Annotation: Interview with Ian Brooks

I met Ian Brooks and his family through the theatre program at Champaign’s Central High School, where our kids participated in numerous performances and the whole wonderful high school theatre thing. I knew he was doing research in the use of social media to inform public health interventions, as a faculty member of the University of Illinois iSchool and associate of the National Center for Supercomputing Applications. So when I took on this project he was the first person I wanted to consult for insight.

In a recorded interview in his office, Ian demonstrated and explained the tools his team is using to access, process, and analyze data from multiple social media networks including Facebook, Twitter, YouTube, Google Plus, etc., plus a large set of comment data from various sources. The access piece is an application from the company Crimson Hexagon, for which the University of Illinois has an academic site license.

After the interview with Ian, I checked further into Crimson Hexagon and how social media analytics in general is currently being used on campus. Here are a few other interesting resources for those interested:

Below is an annotation of my interview with Ian Brooks:


Brooks, Ian. Personal interview. 4 Apr. 2018.

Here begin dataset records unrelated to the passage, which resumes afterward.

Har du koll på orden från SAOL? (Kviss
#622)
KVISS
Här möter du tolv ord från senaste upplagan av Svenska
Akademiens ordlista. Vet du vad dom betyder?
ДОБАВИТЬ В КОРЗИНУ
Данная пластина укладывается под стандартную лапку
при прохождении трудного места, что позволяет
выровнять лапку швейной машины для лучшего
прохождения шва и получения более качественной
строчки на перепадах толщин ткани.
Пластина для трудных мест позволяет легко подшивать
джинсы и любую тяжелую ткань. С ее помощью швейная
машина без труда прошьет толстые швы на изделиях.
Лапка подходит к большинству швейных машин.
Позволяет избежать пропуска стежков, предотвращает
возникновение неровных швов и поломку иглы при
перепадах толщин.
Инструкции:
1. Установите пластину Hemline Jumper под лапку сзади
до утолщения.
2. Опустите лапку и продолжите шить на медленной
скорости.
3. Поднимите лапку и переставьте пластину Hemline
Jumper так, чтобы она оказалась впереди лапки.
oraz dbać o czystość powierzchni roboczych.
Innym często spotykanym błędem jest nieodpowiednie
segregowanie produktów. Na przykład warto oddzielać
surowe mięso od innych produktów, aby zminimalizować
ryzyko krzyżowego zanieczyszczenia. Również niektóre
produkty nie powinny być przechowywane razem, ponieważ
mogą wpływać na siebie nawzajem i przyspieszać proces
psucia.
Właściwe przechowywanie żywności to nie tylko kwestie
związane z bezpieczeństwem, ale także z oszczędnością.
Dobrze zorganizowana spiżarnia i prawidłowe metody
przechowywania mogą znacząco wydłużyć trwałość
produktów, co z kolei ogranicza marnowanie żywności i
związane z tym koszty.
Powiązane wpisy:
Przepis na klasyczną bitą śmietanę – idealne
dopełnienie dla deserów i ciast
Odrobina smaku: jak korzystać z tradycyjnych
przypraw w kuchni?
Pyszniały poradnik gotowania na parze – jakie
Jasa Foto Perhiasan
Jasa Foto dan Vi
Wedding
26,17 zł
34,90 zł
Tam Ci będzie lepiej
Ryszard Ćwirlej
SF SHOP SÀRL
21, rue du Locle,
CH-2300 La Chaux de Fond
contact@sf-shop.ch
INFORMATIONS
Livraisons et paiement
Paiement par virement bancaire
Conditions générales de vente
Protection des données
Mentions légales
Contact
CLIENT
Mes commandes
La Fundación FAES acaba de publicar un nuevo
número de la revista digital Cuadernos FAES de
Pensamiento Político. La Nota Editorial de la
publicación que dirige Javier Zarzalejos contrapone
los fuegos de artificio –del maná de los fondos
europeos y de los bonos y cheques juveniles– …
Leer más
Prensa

In his work as a research scientist at the University of Illinois iSchool, Ian Brooks is investigating ways of leveraging social media data to inform and improve public health outcomes. Brooks provided a guided tour of tools he’s currently using to download and analyze data from multiple social media networks, including Twitter, Facebook, Reddit, Google Plus, Yelp, YouTube, and Instagram. He is working with a team of scholars with expertise in computer science, history, and digital humanities, using a Crimson Hexagon application to search, view, process, and analyze up to 10 thousand social media posts per batch. The Crimson Hexagon application provides a user interface for constructing a compound search of public posts on selected social media networks. Brooks says the application searches only the “front end” of the social networks, and does not access data through their APIs. Crimson Hexagon was founded as a for-profit “AI-powered consumer insights company” in 2007, and markets its applications and data products to a wide range of corporate, government, and educational entities. The University of Illinois licenses its applications for use by university-affiliated researchers and students.

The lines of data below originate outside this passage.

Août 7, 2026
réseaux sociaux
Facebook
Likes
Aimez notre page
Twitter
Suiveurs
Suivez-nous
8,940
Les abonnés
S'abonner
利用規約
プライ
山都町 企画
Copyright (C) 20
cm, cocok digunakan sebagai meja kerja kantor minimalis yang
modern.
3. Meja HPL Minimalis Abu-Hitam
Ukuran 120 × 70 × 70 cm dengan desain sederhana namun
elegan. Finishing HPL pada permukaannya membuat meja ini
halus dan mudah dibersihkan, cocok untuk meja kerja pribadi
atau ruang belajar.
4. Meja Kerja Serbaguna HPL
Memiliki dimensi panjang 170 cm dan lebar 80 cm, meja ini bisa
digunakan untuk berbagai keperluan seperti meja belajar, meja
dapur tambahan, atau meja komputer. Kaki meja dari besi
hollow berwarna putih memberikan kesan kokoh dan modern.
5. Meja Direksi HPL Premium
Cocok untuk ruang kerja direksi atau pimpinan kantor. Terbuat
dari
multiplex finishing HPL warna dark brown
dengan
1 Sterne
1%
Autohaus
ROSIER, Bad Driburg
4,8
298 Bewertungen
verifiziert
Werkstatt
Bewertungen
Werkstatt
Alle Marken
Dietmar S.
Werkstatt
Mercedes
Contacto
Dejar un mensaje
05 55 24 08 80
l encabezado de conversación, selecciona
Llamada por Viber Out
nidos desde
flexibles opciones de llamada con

Brooks uses the Crimson Hexagon tool to follow specific subject terms over time, so as to determine the context, sources, and emotional content of the terms as they are used in social media posts. For example by following hashtags associated with the disease Ebola, he was able to follow public reaction to the arrival of Americans infected with Ebola in Dallas and New Hampshire, including the spread of misinformation about the cases and Ebola itself through social channels. Brooks noted that the World Health Organization had conducted an earlier public information campaign on Ebola, but the campaign had ended by the time the first cases of Ebola were reported on American soil. The social media data showed that a variety of non-credible sources was filling this vacuum with misinformation about Ebola. Understanding these information flows over time provides “actionable” public health responses, e.g. by recognizing when public communication campaigns from official sources like the WHO are needed to counteract misinformation.

Brooks also demonstrated his current research on public sentiment concerning the skin disease psoriasis. He explains that social media data appears more comprehensive and reliable than traditional clinical sources, which are limited both in number of responses and the willingness of patients to complete surveys. His analysis of the social media data shows that in 2010, people affected by psoriasis began expressing less negative sentiment about the disease, possible indicating that more effective medical interventions were introduced at that time.

Crimson Hexagon provides a number of utilities for filtering and analyzing the data, including export to csv files. The application also provides its own sentiment analysis of the posts, displayed and filterable in various numerical and graphic representations. The posts searched by the application are downloadable for further processing and analysis. Brooks’ team has developed a number of Python scripts to identify and remove spam content, which he says is major component of the data. They then use machine learning techniques such as support vector machine (SVM) algorithms and random forests to identify meaningful terms, entities, and expressions. An interesting aspect of studying social media is the personal nature of meaningful expressions, which requires adjustments to standard stopword lists, e.g. making sure not to exclude personal pronouns like “I” and “my.”

Brooks and his team are just beginning to use these tools as a foundation for improving decisions in public health interventions. He explains they are general purpose tools, and are also used by political campaigns and commercial entities for marketing purposes. Social media data and the tools to mine it and extract meaning are rapidly shifting the boundaries of what it is possible to know about how people actually think and communicate.